HESI LPN
HESI CAT Exam
1. Which techniques should be used to administer an intradermal (ID) injection for a Mantoux test to screen for tuberculosis (TB)? Select all that apply.
- A. Observe for an intradermal bleed after the antigen is injected
- B. Select an ID site using the volar surface of the forearm
- C. Use a 26 or 27-gauge needle with a length of 1/4 to 5/8 inches on a 1 ml calibrated syringe
- D. Ensure that the needle is inserted into the skin with the bevel up
Correct answer: A
Rationale: Observing for an intradermal bleed after the antigen is injected is a proper technique for an ID injection. This is important to confirm the correct placement of the injection. Choice B is correct because the recommended site for an ID injection for a Mantoux test is the volar surface of the forearm. Choice C is incorrect because the standard needle size for an ID injection is usually 26 or 27 gauge with a length of 1/4 to 5/8 inches, not 25 gauge with a length of 1/2 inch. Choice D is incorrect because the needle should be inserted into the skin with the bevel facing up, not down.
2. The nurse should explain to a client with lung cancer that pleurodesis is performed to achieve which expected outcome?
- A. Debulk tumor to maintain patency of air passages
- B. Relieve empyema after pneumonectomy
- C. Prevent the formation of effusion fluid
- D. Remove fluid from the intrapleural space
Correct answer: C
Rationale: The correct answer is C. Pleurodesis is a procedure used to prevent the re-accumulation of pleural effusion by creating adhesion between the pleurae. This helps prevent the formation of effusion fluid. Choices A, B, and D are incorrect because pleurodesis is not performed to debulk tumors, relieve empyema after pneumonectomy, or remove fluid from the intrapleural space. Understanding the purpose of pleurodesis is essential in providing accurate patient education and care.
3. The nurse is assessing an older adult with type 2 diabetes. Which assessment finding indicates that the client understands long-term control of diabetes?

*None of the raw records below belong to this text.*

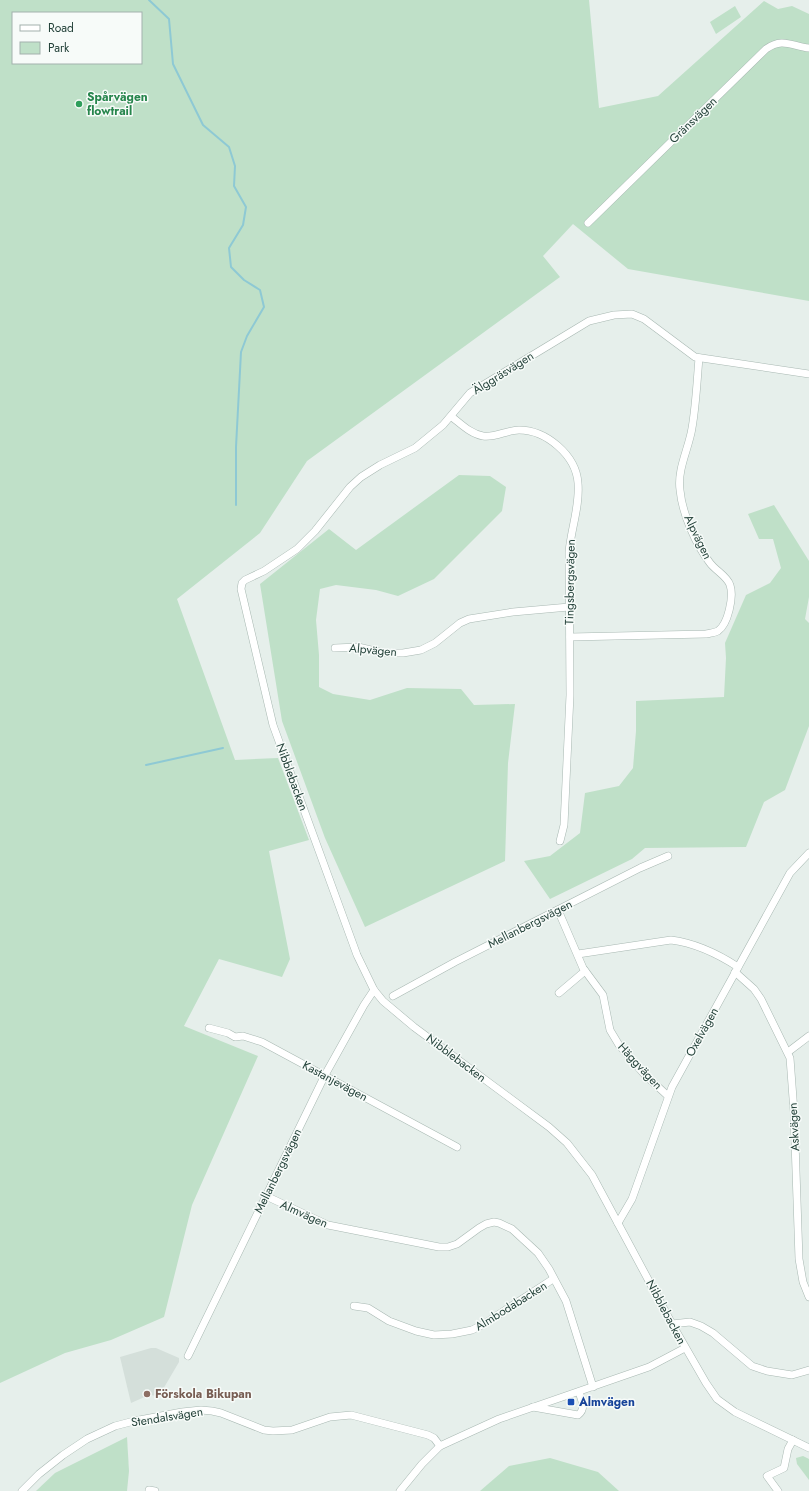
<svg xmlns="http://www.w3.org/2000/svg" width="809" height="1491" font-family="Jost,sans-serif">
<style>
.built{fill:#d4dfda}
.green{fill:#bfe0c8;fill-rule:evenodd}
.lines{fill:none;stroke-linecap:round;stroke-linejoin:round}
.stream{stroke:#8ec9d4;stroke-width:2}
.minor-casing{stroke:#a8b8b2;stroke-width:8}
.minor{stroke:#fff;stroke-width:7}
.leisure-dot{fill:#2e9e5b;stroke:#f7fbf9;stroke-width:1.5}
.education-dot{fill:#8d6e63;stroke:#f7fbf9;stroke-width:1.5}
.transit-dot{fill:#1a4fb4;stroke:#f7fbf9;stroke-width:1.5}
.labels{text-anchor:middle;stroke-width:3;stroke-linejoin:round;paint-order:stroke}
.leisure-label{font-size:12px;font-weight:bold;fill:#27864d;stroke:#f7fbf9;text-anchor:start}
.street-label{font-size:12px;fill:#24423a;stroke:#f7fbf9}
.education-label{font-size:12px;font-weight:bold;fill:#785e54;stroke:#f7fbf9;text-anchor:start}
.transit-label{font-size:12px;font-weight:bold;fill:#164399;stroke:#f7fbf9;text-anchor:start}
</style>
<rect width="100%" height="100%" fill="#e6efeb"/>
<path class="built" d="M151,1348H156L179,1358V1362L159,1396L149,1395L131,1403L120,1357Z"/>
<g class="green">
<path d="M0,0H589L599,108L658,96L764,1L778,9L792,6L809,14V301L628,269L573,224L543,256L560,277L307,461L260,533L177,599L235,760L278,758L309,840L269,851L290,959L282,977L219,959L184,1026L258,1056L192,1205L164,1317L111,1340L65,1353L0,1383ZM13,13H141V63H13Z"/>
<path d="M735,6L741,17L716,34L710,22Z"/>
<path d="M459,475L490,476L506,487L502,511L434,579L398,596L376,590L336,585L320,589L316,620L319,655V687L333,694L370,700L407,688L461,689L474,705L515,704L508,763L505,861L365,927L325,838L282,721L260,584L329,529L356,550Z"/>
<path d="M774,505L809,561V597L805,619L809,623V726L785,790L764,802L746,847L645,848L632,859L550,899L524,861L550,856L580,833L585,793L619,786L633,768L636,731V701L724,697L726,658L725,643L746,595L770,583L781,568L773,539H759L748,514Z"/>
<path d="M127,1437L129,1471L127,1491H36L55,1473Z"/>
<path d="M803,1456L809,1459V1480L797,1464L796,1458Z"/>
<path d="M550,1458L598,1472L619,1491H480L509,1466Z"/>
</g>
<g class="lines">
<g class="stream">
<path d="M149,0L169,19L173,64L203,125L229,147L235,166L234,186L246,207L243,225L229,248L231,267L244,280L260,290L264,307L247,336L241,352L236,447V505"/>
<path d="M146,765L223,748"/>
</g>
<defs>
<g id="minor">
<path d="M588,223L766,49C782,37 792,46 809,48"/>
<path d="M809,374L695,357L644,319L632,314L614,315L589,321L470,393L443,425L415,448L380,465L361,477L350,487L315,531L297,549L264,571L245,580L242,583L241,589L273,725L357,955L374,990L383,1001L414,1027L549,1127L567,1143L592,1175L672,1324L706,1383L717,1399L735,1412L809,1448"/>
<path d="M452,417C461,424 471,434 483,436C495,438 507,430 519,430C546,430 576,455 578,483C580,506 571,529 569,552L570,695L564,825L560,841"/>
<path d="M570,637L706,634C710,633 714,633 718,631C728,624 734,597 730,585C727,576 716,571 710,563C696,545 682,513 680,490C677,469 689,448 692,428C696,405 697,381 699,358"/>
<path d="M335,648L358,647L384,653H403L421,650L435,643L460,623L469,619L513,612L569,607"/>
<path d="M558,910L583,968L603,995L610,1030L619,1045L644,1074L668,1096"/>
<path d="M578,954L671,940C695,943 718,954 738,967"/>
<path d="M735,972L754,989L761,999L790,1058L794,1112L799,1259L803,1282L809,1297"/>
<path d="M559,993L585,971"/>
<path d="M393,996L455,962L640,868L668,856"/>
<path d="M209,1028L228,1033L235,1037L243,1036L262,1042L457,1147"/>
<path d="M788,1052L809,1036"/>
<path d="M266,1196L328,1225L439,1247H448L457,1244L479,1228L486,1224L494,1222L499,1223L512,1229L538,1253L549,1269L566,1301L593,1387"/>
<path d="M618,1223L632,1199L672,1087L790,873L809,853"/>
<path d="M354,1306L368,1308L389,1321L416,1331L434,1335L452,1334L472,1330L484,1324L553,1279"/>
<path d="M672,1324L690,1322L701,1326L713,1333L752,1366L767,1371L792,1375L809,1370"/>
<path d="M188,1356L325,1075L364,1005L374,990"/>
<path d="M533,1407L578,1415C586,1409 582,1401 579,1392"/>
<path d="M149,1490L155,1491"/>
<path d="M22,1491L39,1474L63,1455L87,1439L115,1426L134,1421L182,1412L201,1410L212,1411L221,1413L264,1430L273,1431L292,1430L330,1417L351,1415L428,1435L434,1438L440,1446"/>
<path d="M400,1491L422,1464L440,1446L453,1440L499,1419L649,1367L685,1348"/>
<path d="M778,1491L767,1476L784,1468L788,1449L793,1440"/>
</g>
</defs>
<use href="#minor" class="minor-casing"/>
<use href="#minor" class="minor"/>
</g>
<circle class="leisure-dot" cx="79" cy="104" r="4"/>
<circle class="education-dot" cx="147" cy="1394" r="4"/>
<rect class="transit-dot" x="567" y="1398" width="8" height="8" rx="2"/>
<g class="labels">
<g class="leisure-label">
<text x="87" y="101">Spårvägen<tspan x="87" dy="14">flowtrail</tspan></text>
</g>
<g class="street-label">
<text transform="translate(693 120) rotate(-44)" y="4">Gränsvägen</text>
<text transform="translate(503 373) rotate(-32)" y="4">Älggräsvägen</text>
<text transform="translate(698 537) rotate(64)" y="4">Alpvägen</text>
<text transform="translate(570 582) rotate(-89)" y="4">Tingsbergsvägen</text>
<text transform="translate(373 650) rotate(5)" y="4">Alpvägen</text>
<text transform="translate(292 777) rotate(70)" y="4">Nibblebacken</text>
<text transform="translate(530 924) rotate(-27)" y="4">Mellanbergsvägen</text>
<text transform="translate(702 1032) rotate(-61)" y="4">Oxelvägen</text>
<text transform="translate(456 1058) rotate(37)" y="4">Nibblebacken</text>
<text transform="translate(640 1066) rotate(47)" y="4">Häggvägen</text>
<text transform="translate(335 1081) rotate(28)" y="4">Kastanjevägen</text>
<text transform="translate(794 1127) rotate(-93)" y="4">Askvägen</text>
<text transform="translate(278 1171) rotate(-64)" y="4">Mellanbergsvägen</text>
<text transform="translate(304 1214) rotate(24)" y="4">Almvägen</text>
<text transform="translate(511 1306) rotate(-32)" y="4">Almbodabacken</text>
<text transform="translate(666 1312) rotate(62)" y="4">Nibblebacken</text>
<text transform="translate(167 1417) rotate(-9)" y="4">Stendalsvägen</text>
</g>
<g class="education-label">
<text x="155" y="1398">Förskola Bikupan</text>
</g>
<g class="transit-label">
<text x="579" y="1406">Almvägen</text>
</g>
</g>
<rect x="12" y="12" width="130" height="52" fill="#f7fbf9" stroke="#a3b1ad"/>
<rect x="20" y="25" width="20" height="6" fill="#ffffff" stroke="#a3b1ad"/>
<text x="48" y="32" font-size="12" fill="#24423a">Road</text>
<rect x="20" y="42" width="20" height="12" fill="#bfe0c8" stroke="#a3b1ad"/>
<text x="48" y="52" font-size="12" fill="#24423a">Park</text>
</svg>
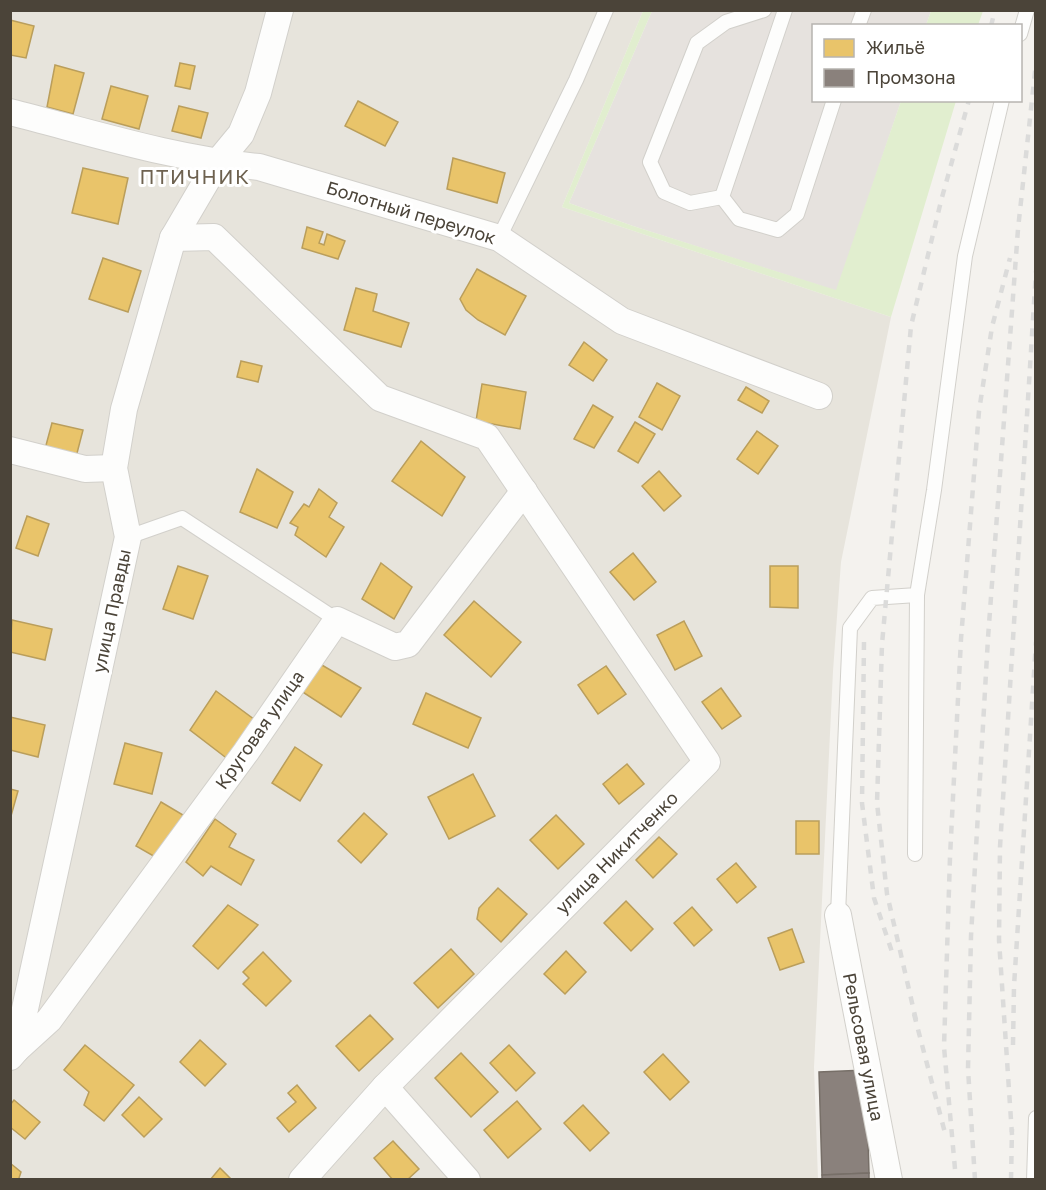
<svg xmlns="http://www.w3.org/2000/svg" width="1046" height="1190" font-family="'Golos Text',sans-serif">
  <rect width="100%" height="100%" fill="#f4f2ee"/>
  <polygon fill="#e7e4dc" points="10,11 643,11 562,207 891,317 841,562 833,671 814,1067 818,1179 11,1179"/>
  <polygon fill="#e6e2de" points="652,11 931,11 926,25 814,26 814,100 901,101 837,291 633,226 569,203"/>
  <g fill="#e1eecf">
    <polygon points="643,11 652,11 569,203 633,226 836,290 901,101 956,101 891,317 562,207"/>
    <polygon points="931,11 931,10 983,11 978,25 926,25"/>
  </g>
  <g fill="#e9c46a" stroke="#ba9e5b" stroke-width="1.5">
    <polygon points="10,20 34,26 26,58 10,55"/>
    <polygon points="180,63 195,66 190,89 175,86"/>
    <polygon points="55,65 84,73 73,114 47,107"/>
    <polygon points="111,86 148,96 139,129 102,119"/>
    <polygon points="358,101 398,122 385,146 345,126"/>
    <polygon points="179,106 208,113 201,138 172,131"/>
    <polygon points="453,158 505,173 497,203 447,189"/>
    <polygon points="83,168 128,178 118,224 72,213"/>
    <polygon points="307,227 323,232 319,243 324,245 327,234 345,241 338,259 302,248"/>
    <polygon points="103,258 141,271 128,312 89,299"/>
    <polygon points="477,269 526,296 505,335 478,320 466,310 460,299"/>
    <polygon points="356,288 377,294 373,311 409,323 401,347 344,330"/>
    <polygon points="584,342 607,360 593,381 569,365"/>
    <polygon points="241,361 262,366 258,382 237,377"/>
    <polygon points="657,383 680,396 662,430 639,417"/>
    <polygon points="482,384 526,392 520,429 476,421"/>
    <polygon points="746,387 769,401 762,413 738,400"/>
    <polygon points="593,405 613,417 594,448 574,439"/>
    <polygon points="635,422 655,434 638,463 618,451"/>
    <polygon points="52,423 83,430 76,457 45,449"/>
    <polygon points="757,431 778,446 758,474 737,459"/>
    <polygon points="421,441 465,477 442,516 392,481"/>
    <polygon points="257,469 293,492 277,528 240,512"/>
    <polygon points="659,471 681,496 664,511 642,486"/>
    <polygon points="319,489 337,503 329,517 344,527 326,557 295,535 298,527 290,523 304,504 309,507"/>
    <polygon points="27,516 49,524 38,556 16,548"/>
    <polygon points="633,553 656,582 634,600 610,572"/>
    <polygon points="381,563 412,587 394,619 362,599"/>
    <polygon points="178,566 208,576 193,619 163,609"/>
    <polygon points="770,566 798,566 798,608 770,607"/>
    <polygon points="474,601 521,642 491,677 444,635"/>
    <polygon points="12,620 52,629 45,660 10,652"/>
    <polygon points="684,621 702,656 675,670 657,635"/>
    <polygon points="315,661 361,688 341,717 298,689"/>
    <polygon points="606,666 626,694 598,714 578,685"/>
    <polygon points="721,688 741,716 722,729 702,702"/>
    <polygon points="216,691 255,720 229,760 190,730"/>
    <polygon points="426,693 481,718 468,748 413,724"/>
    <polygon points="10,717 45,725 38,757 10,750"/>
    <polygon points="125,743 162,753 152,794 114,784"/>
    <polygon points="295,747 322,765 300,801 272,783"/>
    <polygon points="627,764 644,784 619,804 603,784"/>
    <polygon points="473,774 495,816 449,839 428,797"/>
    <polygon points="10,789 18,791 11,816 10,816"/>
    <polygon points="161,802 183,815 157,858 136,846"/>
    <polygon points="364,813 387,834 361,863 338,841"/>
    <polygon points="556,815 584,844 558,869 530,840"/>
    <polygon points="215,819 236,834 229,847 254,860 241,885 211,866 203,876 186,862"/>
    <rect x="796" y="821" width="23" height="33"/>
    <polygon points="659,837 677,854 653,878 636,860"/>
    <polygon points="736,863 756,887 737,903 717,879"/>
    <polygon points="498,888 527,914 501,942 477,919 479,908"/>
    <polygon points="626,901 653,929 631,951 604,923"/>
    <polygon points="228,905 258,925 218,969 193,946"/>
    <polygon points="692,907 712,930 694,946 674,923"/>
    <polygon points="792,929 804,962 780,970 768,938"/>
    <polygon points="451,949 474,974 438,1008 414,983"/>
    <polygon points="566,951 586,972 565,994 544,974"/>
    <polygon points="263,952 291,981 266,1006 243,984 249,978 243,972"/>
    <polygon points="370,1015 393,1039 359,1071 336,1046"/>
    <polygon points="200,1040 226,1064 205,1086 180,1062"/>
    <polygon points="85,1045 134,1085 104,1121 84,1105 89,1092 64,1070"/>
    <polygon points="509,1045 535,1073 516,1091 490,1063"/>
    <polygon points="461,1053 498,1092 471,1117 435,1078"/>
    <polygon points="663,1054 689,1082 670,1100 644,1072"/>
    <polygon points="297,1085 316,1108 289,1132 277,1118 296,1102 288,1093"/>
    <polygon points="139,1097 162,1119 144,1137 122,1115"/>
    <polygon points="14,1100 40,1122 25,1139 10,1127 10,1105"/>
    <polygon points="517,1101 541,1129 508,1158 484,1130"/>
    <polygon points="583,1105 609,1133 590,1151 564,1123"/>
    <polygon points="393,1141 419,1169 407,1180 393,1180 374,1158"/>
    <polygon points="10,1163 21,1172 19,1178 21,1180 10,1180"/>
    <polygon points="220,1168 232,1180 210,1180"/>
  </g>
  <g fill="#8a817c" stroke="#776f68" stroke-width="1.5">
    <polygon points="866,1070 869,1173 822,1175 819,1072"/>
    <polygon points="869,1173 869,1180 822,1180 822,1175"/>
  </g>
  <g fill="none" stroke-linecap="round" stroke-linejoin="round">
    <defs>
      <g id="lane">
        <polyline points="785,10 722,197 739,219 778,230 797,214 834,100"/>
        <polyline points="858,26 864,10"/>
        <polyline points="1020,34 1027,10"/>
        <polyline points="722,197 690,203 664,192 650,162 697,43 726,22 764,10"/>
        <polyline points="499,238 576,80 606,10"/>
        <polyline points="128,537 182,518 337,620"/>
        <polyline points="915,854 917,595"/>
        <polyline points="838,915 850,628 872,598 917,595 934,490 965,256 1002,100"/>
        <polyline points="1034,1180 1036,1118"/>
      </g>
      <g id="street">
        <path d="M10 112C93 133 174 159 259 167L499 238 622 321 819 396"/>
        <polyline points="173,238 214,237 380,398 487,437 707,762 385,1087 302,1180"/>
        <polyline points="10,450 85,469 114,468"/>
        <polyline points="838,915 889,1180"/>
        <polyline points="13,1048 16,1050 49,1020 246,752 337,620 395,647 408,644 524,491"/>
        <polyline points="10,1057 16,1050 128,537 114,468 124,409 173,238 217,163 241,134 258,93 280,10"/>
        <polyline points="385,1087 467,1180"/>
      </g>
    </defs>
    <use href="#lane" stroke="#d2d0cb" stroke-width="16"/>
    <use href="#street" stroke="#d2d0cb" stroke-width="28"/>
    <use href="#lane" stroke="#fdfdfc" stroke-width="14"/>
    <use href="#street" stroke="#fdfdfc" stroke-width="26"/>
    <g stroke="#dbdbda" stroke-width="4.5" stroke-dasharray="8 8" stroke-linecap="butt">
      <polyline points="991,26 995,10"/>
      <polyline points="864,642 862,803 874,898 893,955"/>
      <polyline points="914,1014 945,1133"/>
      <polyline points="916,1020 887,894 877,803 882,644 911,326 941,201 969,100"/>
      <polyline points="1013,1045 1014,986 1036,642"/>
      <polyline points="1012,1135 999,940 1000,847 1036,271"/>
      <polyline points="955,1169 944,1047 950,857 961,639 979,411 992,327 1010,258"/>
      <polyline points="975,1180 968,1069 971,936 988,638 1018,229 1036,63"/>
      <polyline points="1011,1180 1012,1129"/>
    </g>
  </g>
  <g text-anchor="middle" stroke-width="6" stroke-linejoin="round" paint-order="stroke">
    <g font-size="18" fill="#4b4439" stroke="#fff">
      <text transform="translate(411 213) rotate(17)" y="6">Болотный переулок</text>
      <text transform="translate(112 611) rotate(-78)" y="6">улица Правды</text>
      <text transform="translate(260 730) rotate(-55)" y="6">Круговая улица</text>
      <text transform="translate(617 853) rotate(-45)" y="6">улица Никитченко</text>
      <text transform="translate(863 1047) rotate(79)" y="6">Рельсовая улица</text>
    </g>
    <g font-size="20" letter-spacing="1.5" fill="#6e6250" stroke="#fff">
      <text x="195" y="184">ПТИЧНИК</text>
    </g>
  </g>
  <rect width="1046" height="1190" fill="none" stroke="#4b4439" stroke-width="24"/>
  <rect x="812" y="24" width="210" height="78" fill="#ffffff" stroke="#b7b4b0" stroke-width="1.5"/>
  <rect x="824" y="39" width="30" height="18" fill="#e9c46a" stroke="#b7b4b0" stroke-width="1.5"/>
  <text x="866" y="54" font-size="18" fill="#4b4439">Жильё</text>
  <rect x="824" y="69" width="30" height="18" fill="#8a817c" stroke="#b7b4b0" stroke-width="1.5"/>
  <text x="866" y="84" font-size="18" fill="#4b4439">Промзона</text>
</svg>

- A. The fasting blood sugar was 120 mg/dL this morning
- B. Urine ketones have been negative for the past 6 months
- C. The hemoglobin A1C was 6.5% last week
- D. No diabetic ketoacidosis has occurred in 6 months
Correct answer: C
Rationale: An A1C level of 6.5% indicates good long-term control of diabetes as it reflects the average blood sugar levels over the past 2-3 months. Monitoring fasting blood sugar provides immediate information about the current blood sugar level, while the absence of urine ketones indicates short-term control. Although the absence of diabetic ketoacidosis is positive, it doesn't specifically reflect long-term control like the A1C level does.
4. A client with a large pleural effusion undergoes a thoracentesis. Following the procedure, which assessment finding warrants immediate intervention by the nurse?
- A. The client has asymmetrical chest wall expansion
- B. The client complains of pain at the insertion site
- C. The client's chest x-ray indicates decreased pleural effusion
- D. The client's arterial blood gases show pH 7.35, PaO2 85, PaCO2 35, HCO3 26
Correct answer: A
Rationale: Asymmetrical chest wall expansion is a critical finding post-thoracentesis as it may suggest a pneumothorax, requiring immediate intervention to prevent further complications. The other options, such as pain at the insertion site (Choice B), decreased pleural effusion on chest x-ray (Choice C), and normal arterial blood gases within acceptable ranges (Choice D) do not indicate an immediate need for intervention like asymmetrical chest wall expansion does.
5. The client with diabetes mellitus type 1 has a fruity breath odor. What is the priority nursing action?
- A. Evaluate the client’s intake and output
- B. Measure the client’s capillary blood glucose
- C. Consult with the dietitian about the client’s diet
- D. Apply a pulse oximeter to the client’s finger
Correct answer: B
Rationale: Fruity breath odor in a client with diabetes mellitus type 1 can indicate ketoacidosis, a serious complication. Measuring the client’s capillary blood glucose is the priority nursing action in this scenario as it helps diagnose and manage the condition effectively. Evaluating intake and output may be important for overall assessment but not the priority when dealing with a potential emergency like ketoacidosis. Consulting with a dietitian about the client’s diet is important for long-term management but not the immediate priority. Applying a pulse oximeter is not relevant to addressing the fruity breath odor and suspected ketoacidosis.